> **TASK INSTRUCTIONS**:
Reproduce the entries that follow exactly, dropping each image.
Start of INFORMATION SUPPLIED
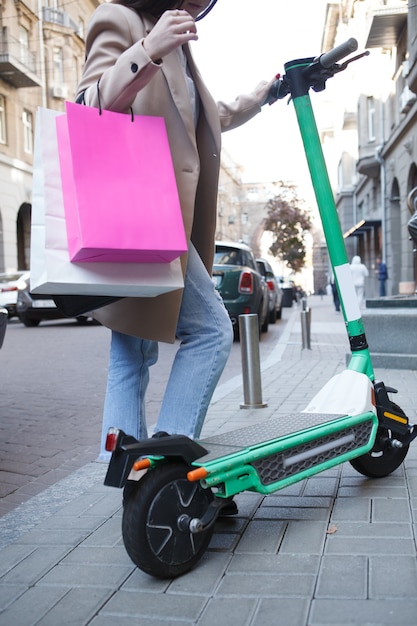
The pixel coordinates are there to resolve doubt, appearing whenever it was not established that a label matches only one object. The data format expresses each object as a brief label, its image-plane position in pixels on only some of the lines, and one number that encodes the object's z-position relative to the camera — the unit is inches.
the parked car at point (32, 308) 608.4
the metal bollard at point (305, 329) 384.9
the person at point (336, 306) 924.6
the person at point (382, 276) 1023.0
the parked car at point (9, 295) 706.8
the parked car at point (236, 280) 447.5
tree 1924.2
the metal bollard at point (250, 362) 205.0
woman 90.5
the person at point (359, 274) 805.2
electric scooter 80.3
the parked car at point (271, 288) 669.3
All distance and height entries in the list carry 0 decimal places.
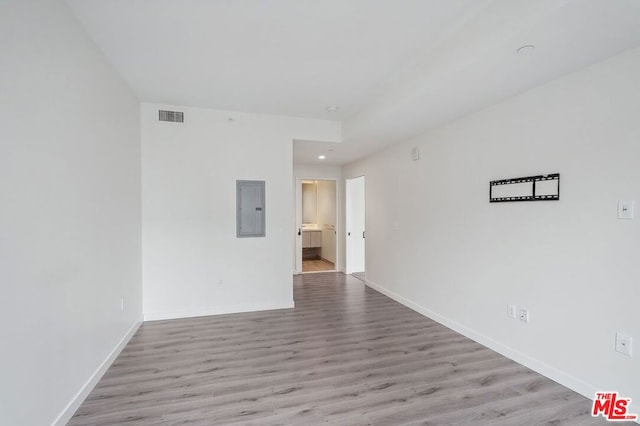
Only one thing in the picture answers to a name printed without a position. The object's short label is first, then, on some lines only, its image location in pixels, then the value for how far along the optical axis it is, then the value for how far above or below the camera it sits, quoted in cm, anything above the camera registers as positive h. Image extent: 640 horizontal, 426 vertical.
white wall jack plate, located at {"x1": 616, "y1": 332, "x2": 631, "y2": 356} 206 -93
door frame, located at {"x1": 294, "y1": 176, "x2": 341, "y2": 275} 686 -33
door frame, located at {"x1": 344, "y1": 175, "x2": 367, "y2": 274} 683 -78
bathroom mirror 931 +19
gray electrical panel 425 +0
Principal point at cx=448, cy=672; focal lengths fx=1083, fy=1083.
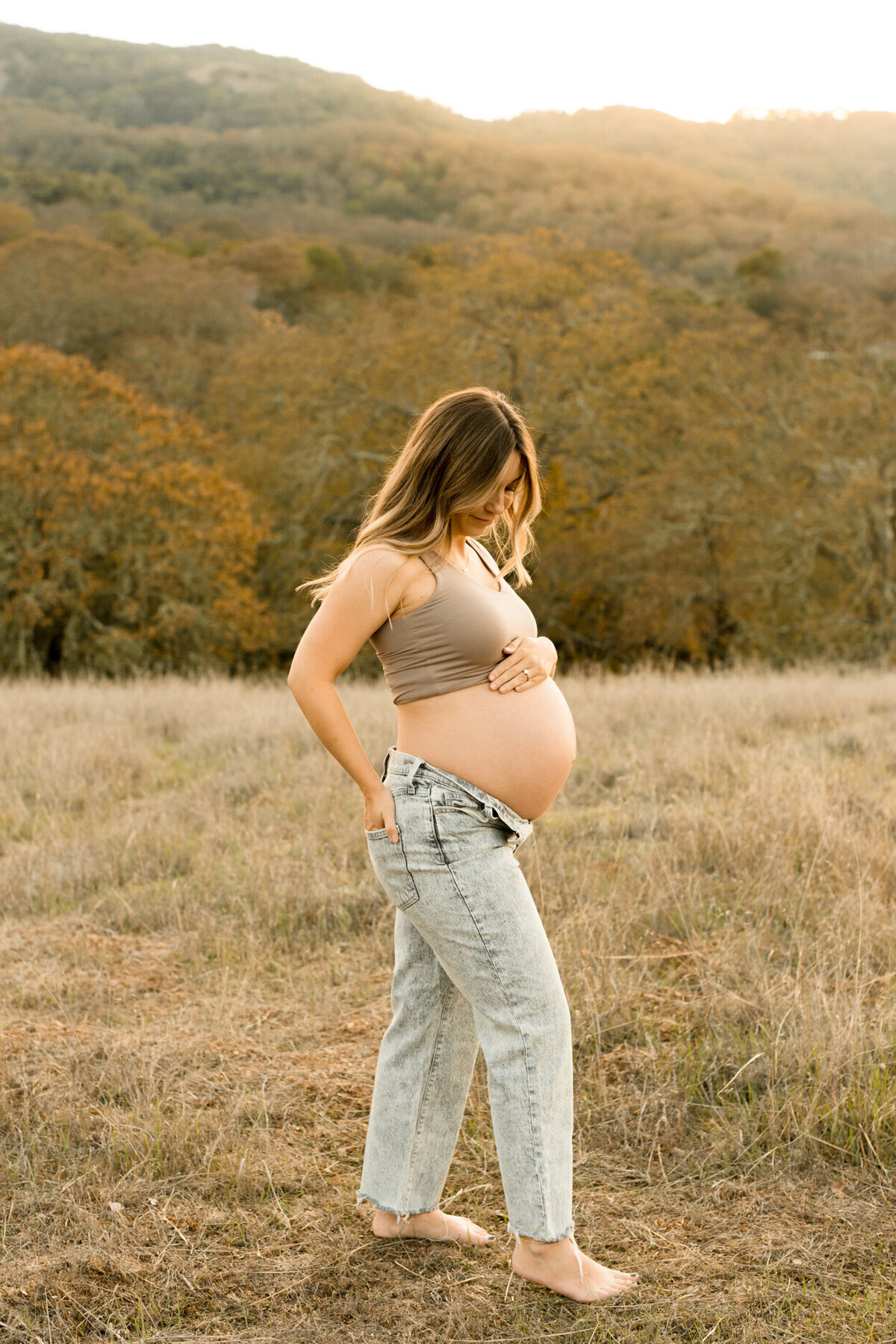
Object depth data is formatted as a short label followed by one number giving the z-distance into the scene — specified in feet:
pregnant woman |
End of INFORMATION SUPPLIED
> **TASK ANSWER**:
The pixel coordinates are there to resolve doubt, appearing whenever it was not established that a label matches only one object. The data format expresses each object as a brief label, its image-plane position in pixels on only some of the lines, and one number that encodes the object's z-position relative to the camera — the unit is inches.
the parked car at point (32, 308) 608.4
the metal bollard at point (305, 329) 384.9
the person at point (336, 306) 924.6
the person at point (382, 276) 1023.0
the parked car at point (9, 295) 706.8
the parked car at point (236, 280) 447.5
tree 1924.2
the metal bollard at point (250, 362) 205.0
woman 90.5
the person at point (359, 274) 805.2
electric scooter 80.3
the parked car at point (271, 288) 669.3
All distance and height entries in the list carry 0 decimal places.
Only one thing in the picture answers to a name printed without a position. The object's short label is first, then, on some lines only, its image location in pixels, then the value for how far along the optical axis it is, then the value for how far above or below the camera it sits, quoted in cm, anything above the camera registers as positive h. Image extent: 640 horizontal, 426 vertical.
white wall jack plate, located at {"x1": 616, "y1": 332, "x2": 631, "y2": 356} 206 -93
door frame, located at {"x1": 294, "y1": 176, "x2": 341, "y2": 275} 686 -33
door frame, located at {"x1": 344, "y1": 175, "x2": 367, "y2": 274} 683 -78
bathroom mirror 931 +19
gray electrical panel 425 +0
Principal point at cx=448, cy=672; focal lengths fx=1083, fy=1083.
Object depth data is formatted as a short label followed by one number giving the z-distance into the scene — specified in feet:
pregnant woman |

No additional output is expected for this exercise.